Want to be a more Christian Christian? Read this book and put its lessons into practice within your church and family. Brad D. Strawn and Warren S. Brown, in Enhancing Christian Life, have caught a new, transformative way of understanding Christian formation. They base Christian formation on modern cognitive psychology that recognizes how intertwined relationships are with our embodied life. What they contribute is a thorough description of the Christian implications of this relational approach for the church and Christian relationships. Their book will make you want to engage more with the church. By doing so, both you and the church will be blessed.
—Everett L. Worthington Jr., author of Forgiving and Reconciling
In case you were under the impression that being a Christian is a solo achievement, Brad Strawn and Warren Brown are here to disabuse you of that misunderstanding. They say it’s a mistake to assume that spirituality is ever an individual, internal, and private matter. For them, it is always an embodied, collective, and spatial enterprise. Written in a lively, down-to-earth fashion, this book has monumental implications for our understanding of both spirituality and ecclesiology.
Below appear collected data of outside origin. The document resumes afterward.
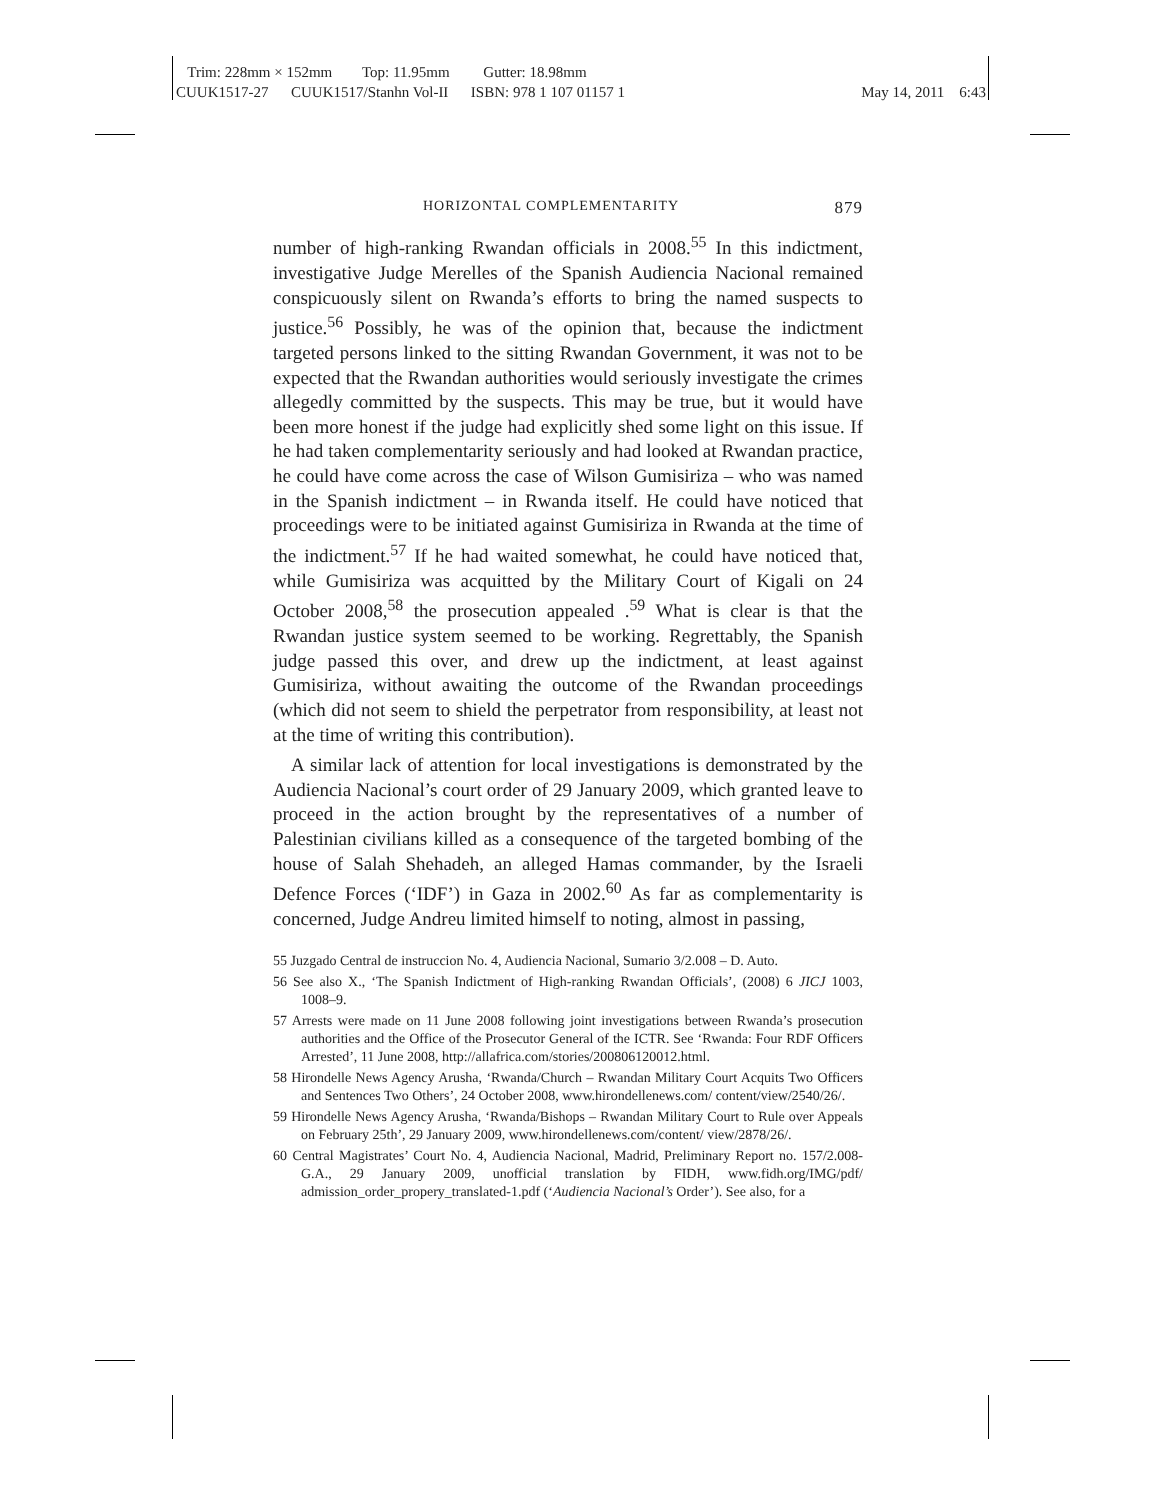Trim: 228mm × 152mm Top: 11.95mm Gutter: 18.98mm
CUUK1517-27 CUUK1517/Stanhn Vol-II ISBN: 978 1 107 01157 1 May 14, 2011 6:43
HORIZONTAL COMPLEMENTARITY 879
number of high-ranking Rwandan officials in 2008.<sup>55</sup> In this indictment, investigative Judge Merelles of the Spanish Audiencia Nacional remained conspicuously silent on Rwanda’s efforts to bring the named suspects to justice.<sup>56</sup> Possibly, he was of the opinion that, because the indictment targeted persons linked to the sitting Rwandan Government, it was not to be expected that the Rwandan authorities would seriously investigate the crimes allegedly committed by the suspects. This may be true, but it would have been more honest if the judge had explicitly shed some light on this issue. If he had taken complementarity seriously and had looked at Rwandan practice, he could have come across the case of Wilson Gumisiriza – who was named in the Spanish indictment – in Rwanda itself. He could have noticed that proceedings were to be initiated against Gumisiriza in Rwanda at the time of the indictment.<sup>57</sup> If he had waited somewhat, he could have noticed that, while Gumisiriza was acquitted by the Military Court of Kigali on 24 October 2008,<sup>58</sup> the prosecution appealed .<sup>59</sup> What is clear is that the Rwandan justice system seemed to be working. Regrettably, the Spanish judge passed this over, and drew up the indictment, at least against Gumisiriza, without awaiting the outcome of the Rwandan proceedings (which did not seem to shield the perpetrator from responsibility, at least not at the time of writing this contribution).
A similar lack of attention for local investigations is demonstrated by the Audiencia Nacional’s court order of 29 January 2009, which granted leave to proceed in the action brought by the representatives of a number of Palestinian civilians killed as a consequence of the targeted bombing of the house of Salah Shehadeh, an alleged Hamas commander, by the Israeli Defence Forces (‘IDF’) in Gaza in 2002.<sup>60</sup> As far as complementarity is concerned, Judge Andreu limited himself to noting, almost in passing,
55 Juzgado Central de instruccion No. 4, Audiencia Nacional, Sumario 3/2.008 – D. Auto.
56 See also X., ‘The Spanish Indictment of High-ranking Rwandan Officials’, (2008) 6 JICJ 1003, 1008–9.
57 Arrests were made on 11 June 2008 following joint investigations between Rwanda’s prosecution authorities and the Office of the Prosecutor General of the ICTR. See ‘Rwanda: Four RDF Officers Arrested’, 11 June 2008, http://allafrica.com/stories/200806120012.html.
58 Hirondelle News Agency Arusha, ‘Rwanda/Church – Rwandan Military Court Acquits Two Officers and Sentences Two Others’, 24 October 2008, www.hirondellenews.com/ content/view/2540/26/.
59 Hirondelle News Agency Arusha, ‘Rwanda/Bishops – Rwandan Military Court to Rule over Appeals on February 25th’, 29 January 2009, www.hirondellenews.com/content/ view/2878/26/.
60 Central Magistrates’ Court No. 4, Audiencia Nacional, Madrid, Preliminary Report no. 157/2.008-G.A., 29 January 2009, unofficial translation by FIDH, www.fidh.org/IMG/pdf/ admission_order_propery_translated-1.pdf (‘Audiencia Nacional’s Order’). See also, for a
—Michael Frost, author of Incarnate and To Alter Your World
Brad D. Strawn (PhD, Fuller Theological Seminary) is the Evelyn and Frank Freed Professor of the Integration of Psychology and Theology at Fuller Theological Seminary. He has post-doctoral training in psychoanalysis and is a licensed psychologist. He is coauthor (with Warren S. Brown) of The Physical Nature of Christian Life: Neuroscience, Psychology and the Church and coeditor of Christianity and Psychoanalysis: A New Conversation.
Warren S. Brown is the director of the Lee Edward Travis Research Institute and professor of psychology at Fuller Theological Seminary. He is principal editor and contributor to Whatever Happened to the Soul? Scientific and Theological Portraits of Human Nature and coauthor (with Nancey Murphy) of Did My Neurons Make Me Do It?